04What are the biggest challenges or opportunities in your field right now?

The biggest challenge in the community and association field is the compound effect. In the beginning, you just do, do, do, and you feel no results. Sometimes you feel so overwhelmed that you're trying to do a good thing, but you don't get a response right away. The challenge is not to give up and push through the deadline. I invested more than $200,000 from my own money in the beginning just to keep it up and start the association working, to find out the right business model, the right product, the right offer to make women really involved. I wanted to create a unique space where there's a lot of topics discussed, not just another chat where you join and there's nothing happening. We now do 20 events per month with lots of different activities. The biggest challenge was just to keep it up, even when no one supported me and the result wasn't great at the beginning and it didn't generate any money. But I just kept going, and eventually it worked out.

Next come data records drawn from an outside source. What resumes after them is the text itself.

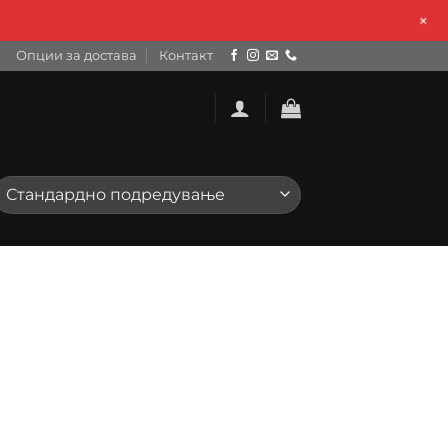
+
Опции за достава
Контакт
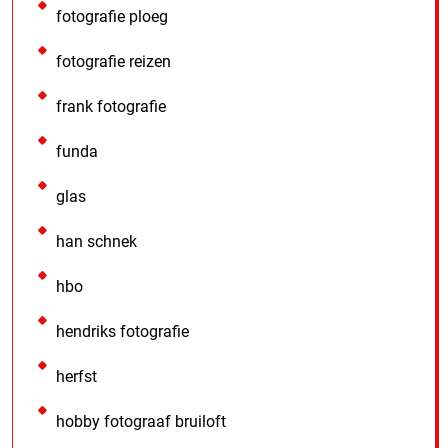
fotografie ploeg
fotografie reizen
frank fotografie
funda
glas
han schnek
hbo
hendriks fotografie
herfst
hobby fotograaf bruiloft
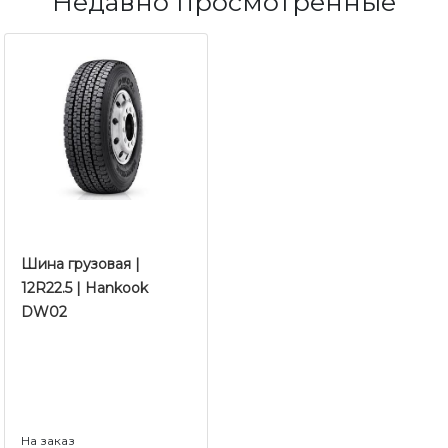
Недавно просмотренные
Шина грузовая |
12R22.5 | Hankook
DW02
На заказ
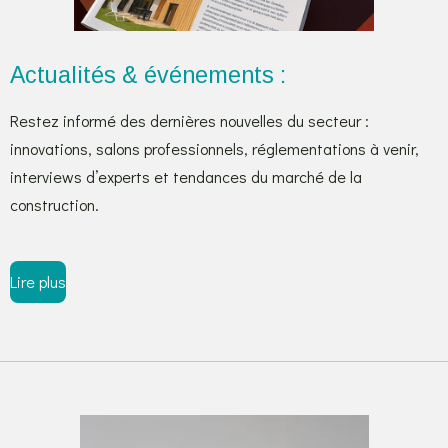
Actualités & événements :
Restez informé des dernières nouvelles du secteur :
innovations, salons professionnels, réglementations à venir,
interviews d’experts et tendances du marché de la
construction.
Lire plus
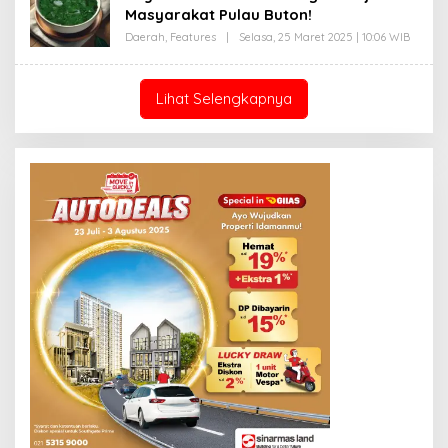
Y
Masyarakat Pulau Buton!
P
R
Daerah
,
Features
|
Selasa, 25 Maret 2025 | 10:06 WIB
O
I
L
Y
E
O
H
N
E
Lihat Selengkapnya
O
D
Y
P
R
I
Y
O
N
O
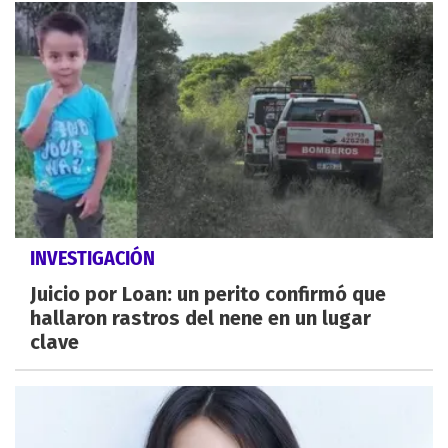
INVESTIGACIÓN
Juicio por Loan: un perito confirmó que
hallaron rastros del nene en un lugar
clave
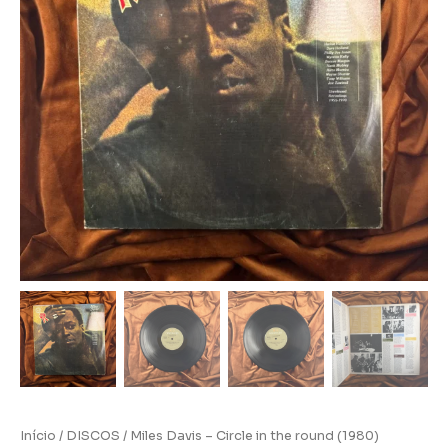
Início
/
DISCOS
/ Miles Davis – Circle in the round (1980)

05What values are most important to you in your work and personal life?

For me, work and personal life are not divided. It's one thing. This is a great sister value. I live by what I do. This is my mission. The mission of my association is to elevate the mindfulness of humanity through the hearts of women. I'm very dedicated to this mission and I want to empower women. My personal life is greatly involved in my work, and my work is greatly involved in my personal life. They are completely integrated because this is not just what I do, it's who I am and what I'm passionate about.